* **Data excerpts**:

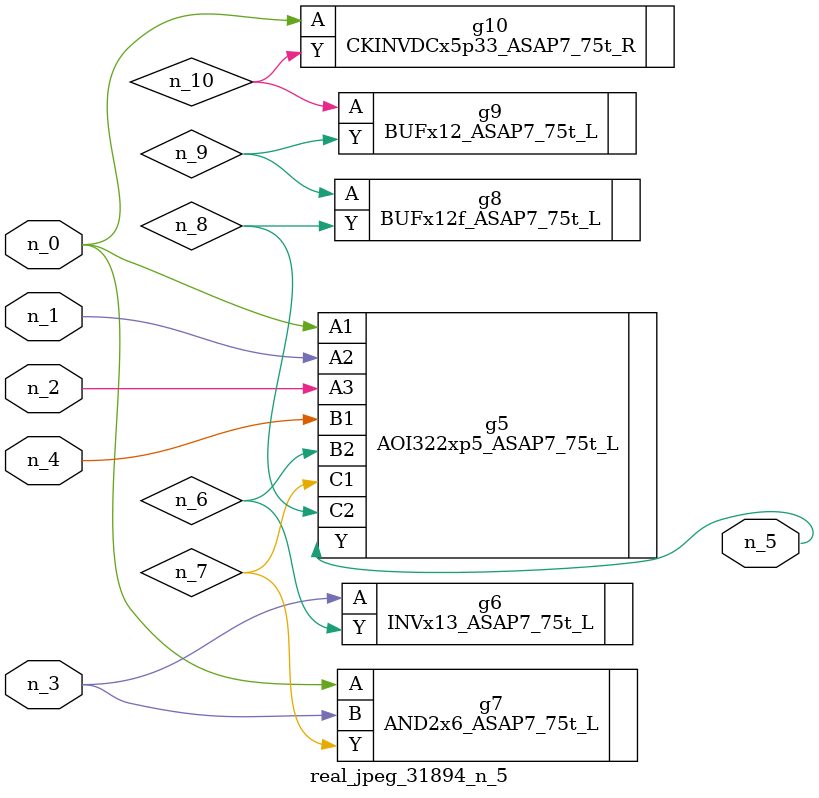
<source format=v>
module real_jpeg_31894_n_5 (n_4, n_0, n_1, n_2, n_3, n_5);

input n_4;
input n_0;
input n_1;
input n_2;
input n_3;

output n_5;

wire n_8;
wire n_6;
wire n_7;
wire n_10;
wire n_9;

AOI322xp5_ASAP7_75t_L g5 ( 
.A1(n_0),
.A2(n_1),
.A3(n_2),
.B1(n_4),
.B2(n_6),
.C1(n_7),
.C2(n_8),
.Y(n_5)
);

AND2x6_ASAP7_75t_L g7 ( 
.A(n_0),
.B(n_3),
.Y(n_7)
);

CKINVDCx5p33_ASAP7_75t_R g10 ( 
.A(n_0),
.Y(n_10)
);

INVx13_ASAP7_75t_L g6 ( 
.A(n_3),
.Y(n_6)
);

BUFx12f_ASAP7_75t_L g8 ( 
.A(n_9),
.Y(n_8)
);

BUFx12_ASAP7_75t_L g9 ( 
.A(n_10),
.Y(n_9)
);


endmodule
</source>
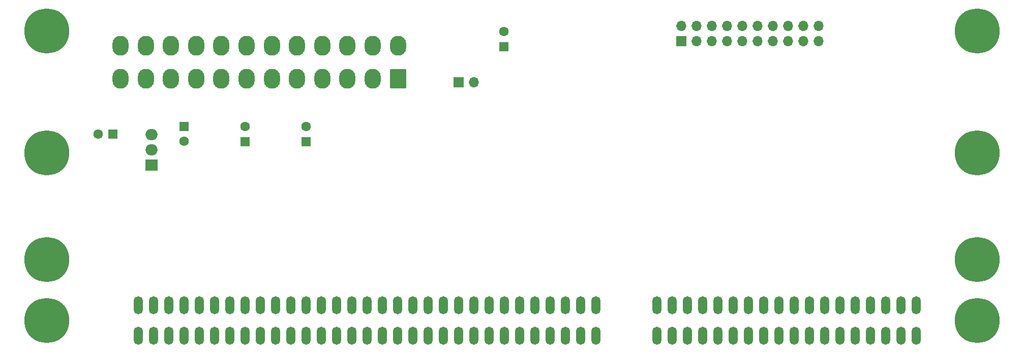
<source format=gbr>
%TF.GenerationSoftware,KiCad,Pcbnew,(7.0.0)*%
%TF.CreationDate,2023-08-01T12:05:37+01:00*%
%TF.ProjectId,disappointment,64697361-7070-46f6-996e-746d656e742e,rev?*%
%TF.SameCoordinates,Original*%
%TF.FileFunction,Soldermask,Bot*%
%TF.FilePolarity,Negative*%
%FSLAX46Y46*%
G04 Gerber Fmt 4.6, Leading zero omitted, Abs format (unit mm)*
G04 Created by KiCad (PCBNEW (7.0.0)) date 2023-08-01 12:05:37*
%MOMM*%
%LPD*%
G01*
G04 APERTURE LIST*
G04 Aperture macros list*
%AMRoundRect*
0 Rectangle with rounded corners*
0 $1 Rounding radius*
0 $2 $3 $4 $5 $6 $7 $8 $9 X,Y pos of 4 corners*
0 Add a 4 corners polygon primitive as box body*
4,1,4,$2,$3,$4,$5,$6,$7,$8,$9,$2,$3,0*
0 Add four circle primitives for the rounded corners*
1,1,$1+$1,$2,$3*
1,1,$1+$1,$4,$5*
1,1,$1+$1,$6,$7*
1,1,$1+$1,$8,$9*
0 Add four rect primitives between the rounded corners*
20,1,$1+$1,$2,$3,$4,$5,0*
20,1,$1+$1,$4,$5,$6,$7,0*
20,1,$1+$1,$6,$7,$8,$9,0*
20,1,$1+$1,$8,$9,$2,$3,0*%
G04 Aperture macros list end*
%ADD10C,7.500000*%
%ADD11R,1.600000X1.600000*%
%ADD12C,1.600000*%
%ADD13R,1.700000X1.700000*%
%ADD14O,1.700000X1.700000*%
%ADD15O,1.500000X3.000000*%
%ADD16R,2.000000X1.905000*%
%ADD17O,2.000000X1.905000*%
%ADD18RoundRect,0.250001X1.099999X1.399999X-1.099999X1.399999X-1.099999X-1.399999X1.099999X-1.399999X0*%
%ADD19O,2.700000X3.300000*%
G04 APERTURE END LIST*
D10*
%TO.C,*%
X224049200Y-103710000D03*
%TD*%
D11*
%TO.C,C15*%
X80169511Y-100611199D03*
D12*
X77669512Y-100611200D03*
%TD*%
D10*
%TO.C,*%
X69160000Y-131650000D03*
%TD*%
D11*
%TO.C,C16*%
X145258399Y-86017512D03*
D12*
X145258400Y-83517513D03*
%TD*%
D11*
%TO.C,C19*%
X102179999Y-101830399D03*
D12*
X102180000Y-99330400D03*
%TD*%
D10*
%TO.C,*%
X69160000Y-103710000D03*
%TD*%
D13*
%TO.C,J3*%
X174778199Y-85094999D03*
D14*
X174778199Y-82554999D03*
X177318199Y-85094999D03*
X177318199Y-82554999D03*
X179858199Y-85094999D03*
X179858199Y-82554999D03*
X182398199Y-85094999D03*
X182398199Y-82554999D03*
X184938199Y-85094999D03*
X184938199Y-82554999D03*
X187478199Y-85094999D03*
X187478199Y-82554999D03*
X190018199Y-85094999D03*
X190018199Y-82554999D03*
X192558199Y-85094999D03*
X192558199Y-82554999D03*
X195098199Y-85094999D03*
X195098199Y-82554999D03*
X197638199Y-85094999D03*
X197638199Y-82554999D03*
%TD*%
D10*
%TO.C,REF\u002A\u002A*%
X69160000Y-121490000D03*
%TD*%
%TO.C,*%
X224100000Y-83390000D03*
%TD*%
%TO.C,*%
X69160000Y-83390000D03*
%TD*%
D15*
%TO.C,J1*%
X84399999Y-134189999D03*
X86939999Y-134189999D03*
X89479999Y-134189999D03*
X92019999Y-134189999D03*
X94559999Y-134189999D03*
X97099999Y-134189999D03*
X99639999Y-134189999D03*
X102179999Y-134189999D03*
X104719999Y-134189999D03*
X107259999Y-134189999D03*
X109799999Y-134189999D03*
X112339999Y-134189999D03*
X114879999Y-134189999D03*
X117419999Y-134189999D03*
X119959999Y-134189999D03*
X122499999Y-134189999D03*
X125039999Y-134189999D03*
X127579999Y-134189999D03*
X130119999Y-134189999D03*
X132659999Y-134189999D03*
X135199999Y-134189999D03*
X137739999Y-134189999D03*
X140279999Y-134189999D03*
X142819999Y-134189999D03*
X145359999Y-134189999D03*
X147899999Y-134189999D03*
X150439999Y-134189999D03*
X152979999Y-134189999D03*
X155519999Y-134189999D03*
X158059999Y-134189999D03*
X160599999Y-134189999D03*
X84399999Y-129109999D03*
X86939999Y-129109999D03*
X89479999Y-129109999D03*
X92019999Y-129109999D03*
X94559999Y-129109999D03*
X97099999Y-129109999D03*
X99639999Y-129109999D03*
X102179999Y-129109999D03*
X104719999Y-129109999D03*
X107259999Y-129109999D03*
X109799999Y-129109999D03*
X112339999Y-129109999D03*
X114879999Y-129109999D03*
X117419999Y-129109999D03*
X119959999Y-129109999D03*
X122499999Y-129109999D03*
X125039999Y-129109999D03*
X127579999Y-129109999D03*
X130119999Y-129109999D03*
X132659999Y-129109999D03*
X135199999Y-129109999D03*
X137739999Y-129109999D03*
X140279999Y-129109999D03*
X142819999Y-129109999D03*
X145359999Y-129109999D03*
X147899999Y-129109999D03*
X150439999Y-129109999D03*
X152979999Y-129109999D03*
X155519999Y-129109999D03*
X158059999Y-129109999D03*
X160599999Y-129109999D03*
X170759999Y-134189999D03*
X173299999Y-134189999D03*
X175839999Y-134189999D03*
X178379999Y-134189999D03*
X180919999Y-134189999D03*
X183459999Y-134189999D03*
X185999999Y-134189999D03*
X188539999Y-134189999D03*
X191079999Y-134189999D03*
X193619999Y-134189999D03*
X196159999Y-134189999D03*
X198699999Y-134189999D03*
X201239999Y-134189999D03*
X203779999Y-134189999D03*
X206319999Y-134189999D03*
X208859999Y-134189999D03*
X211399999Y-134189999D03*
X213939999Y-134189999D03*
X170759999Y-129109999D03*
X173299999Y-129109999D03*
X175839999Y-129109999D03*
X178379999Y-129109999D03*
X180919999Y-129109999D03*
X183459999Y-129109999D03*
X185999999Y-129109999D03*
X188539999Y-129109999D03*
X191079999Y-129109999D03*
X193619999Y-129109999D03*
X196159999Y-129109999D03*
X198699999Y-129109999D03*
X201239999Y-129109999D03*
X203779999Y-129109999D03*
X206319999Y-129109999D03*
X208859999Y-129109999D03*
X211399999Y-129109999D03*
X213939999Y-129109999D03*
%TD*%
D10*
%TO.C,*%
X224100000Y-131650000D03*
%TD*%
D11*
%TO.C,C17*%
X92019999Y-99290399D03*
D12*
X92020000Y-101790400D03*
%TD*%
D13*
%TO.C,J2*%
X137734999Y-91947999D03*
D14*
X140274999Y-91947999D03*
%TD*%
D11*
%TO.C,C18*%
X112339999Y-101830399D03*
D12*
X112340000Y-99330400D03*
%TD*%
D10*
%TO.C,*%
X224100000Y-121490000D03*
%TD*%
D16*
%TO.C,U2*%
X86614999Y-105741999D03*
D17*
X86614999Y-103201999D03*
X86614999Y-100661999D03*
%TD*%
D18*
%TO.C,J5*%
X127616800Y-91337200D03*
D19*
X123416799Y-91337199D03*
X119216799Y-91337199D03*
X115016799Y-91337199D03*
X110816799Y-91337199D03*
X106616799Y-91337199D03*
X102416799Y-91337199D03*
X98216799Y-91337199D03*
X94016799Y-91337199D03*
X89816799Y-91337199D03*
X85616799Y-91337199D03*
X81416799Y-91337199D03*
X127616799Y-85837199D03*
X123416799Y-85837199D03*
X119216799Y-85837199D03*
X115016799Y-85837199D03*
X110816799Y-85837199D03*
X106616799Y-85837199D03*
X102416799Y-85837199D03*
X98216799Y-85837199D03*
X94016799Y-85837199D03*
X89816799Y-85837199D03*
X85616799Y-85837199D03*
X81416799Y-85837199D03*
%TD*%
M02*

</source>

* **Work item**: From the opening line of the listing above through the line bearing "0 $2 $3 $4 $5", repeat each line exactly. Drop every picture.

* **Reply**:
<source format=v>
module real_jpeg_31894_n_5 (n_4, n_0, n_1, n_2, n_3, n_5);

input n_4;
input n_0;
input n_1;
input n_2;
input n_3;

output n_5;

wire n_8;
wire n_6;
wire n_7;
wire n_10;
wire n_9;

AOI322xp5_ASAP7_75t_L g5 ( 
.A1(n_0),
.A2(n_1),
.A3(n_2),
.B1(n_4),
.B2(n_6),
.C1(n_7),
.C2(n_8),
.Y(n_5)
);

AND2x6_ASAP7_75t_L g7 ( 
.A(n_0),
.B(n_3),
.Y(n_7)
);

CKINVDCx5p33_ASAP7_75t_R g10 ( 
.A(n_0),
.Y(n_10)
);

INVx13_ASAP7_75t_L g6 ( 
.A(n_3),
.Y(n_6)
);

BUFx12f_ASAP7_75t_L g8 ( 
.A(n_9),
.Y(n_8)
);

BUFx12_ASAP7_75t_L g9 ( 
.A(n_10),
.Y(n_9)
);


endmodule
</source>
<source format=gbr>
%TF.GenerationSoftware,KiCad,Pcbnew,(7.0.0)*%
%TF.CreationDate,2023-08-01T12:05:37+01:00*%
%TF.ProjectId,disappointment,64697361-7070-46f6-996e-746d656e742e,rev?*%
%TF.SameCoordinates,Original*%
%TF.FileFunction,Soldermask,Bot*%
%TF.FilePolarity,Negative*%
%FSLAX46Y46*%
G04 Gerber Fmt 4.6, Leading zero omitted, Abs format (unit mm)*
G04 Created by KiCad (PCBNEW (7.0.0)) date 2023-08-01 12:05:37*
%MOMM*%
%LPD*%
G01*
G04 APERTURE LIST*
G04 Aperture macros list*
%AMRoundRect*
0 Rectangle with rounded corners*
0 $1 Rounding radius*
0 $2 $3 $4 $5 $6 $7 $8 $9 X,Y pos of 4 corners*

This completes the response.